It’s a vicious circle and the book shows how extremely hard-working people—people who are working two full-time jobs— get trapped in a cycle of poverty and homelessness. Minimum wage in most states in no way equals a sustainable living wage. 

The book changed the way I think and certainly how I tip everyone from waitstaff to the folks at the valet and what I pay an hourly-wage worker when I have the ability to set the price. While I’d never particularly had any issue with people who receive public assistance, such as food stamps, it also clarified my thinking on that issue.

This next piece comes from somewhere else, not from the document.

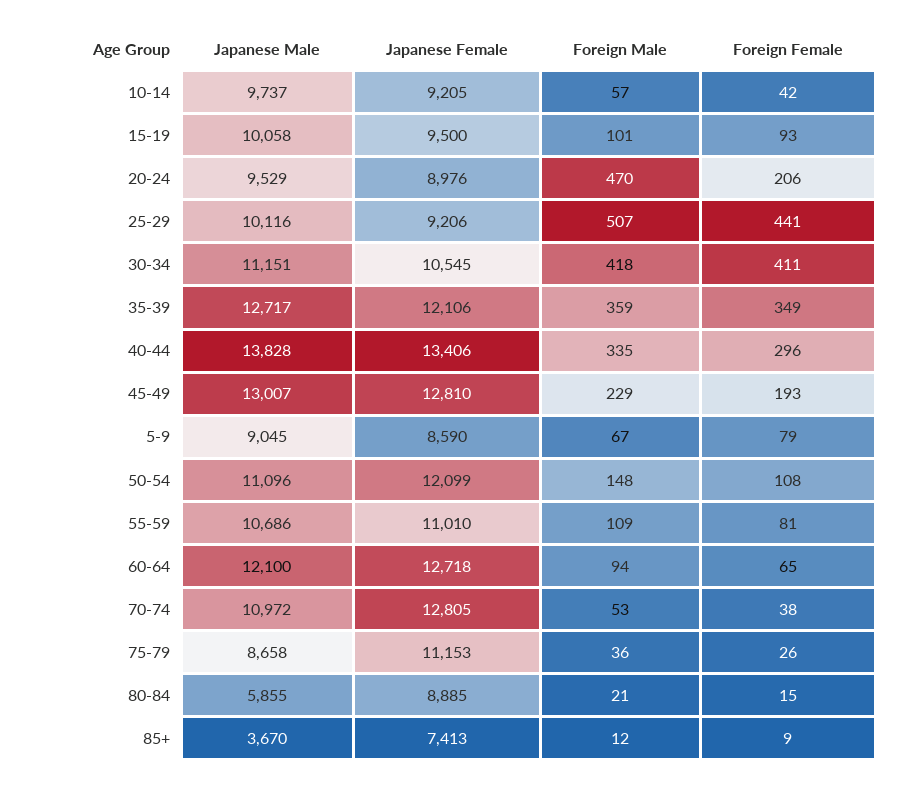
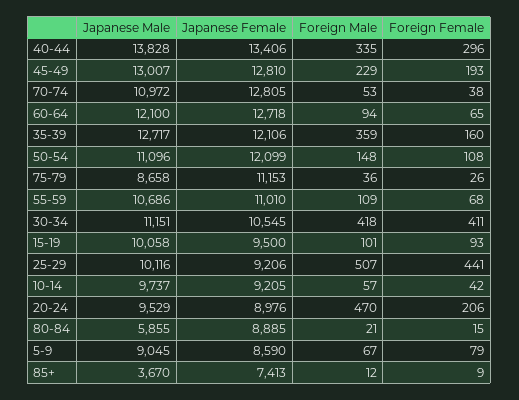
Foreign Female, 35-39: 349 -> 160
Foreign Female, 55-59: 81 -> 68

I thought of the book today because while I was stopped at a light, a panhandler came up to me holding a sign that said she needed money for a motel room for the night. 

I gave her today’s $10 and asked her her name. She said it was Cheryl. And then she did something that no other homeless person I’ve ever given money to has done before: She asked me my name. I told her and we smiled at each other.  We didn’t have a lot of time before the light changed, but she then said, “A lot of people take the money for drugs and alcohol. I use it to get a hotel room. Seven nights a week.” 

It used to bother me that a homeless person I was giving money to may be using it to buy alcohol or drugs or may not even really be homeless at all, but somewhere along the line, I decided that once I gave them the money, it wasn’t any of my business how they spent it. And if they are faking being homeless (as I suspected was the case when a young couple with a baby came up to me one time in a parking lot and I felt like an idiot after I gave them $20), that’s also none of my concern. In any case, they clearly need it more than I.

Cheryl seemingly considers panhandling her job and if she’s able to afford a room every night, she’s doing a lot better than some of the folks we meet in “Nickel and Dimed.” I wish we’d had more time to talk so I could have found out if she has a regular place she stays and how she gets to and from her panhandling spot and what circumstances had led her to this. Maybe this was just the first of many conversations we’ll have.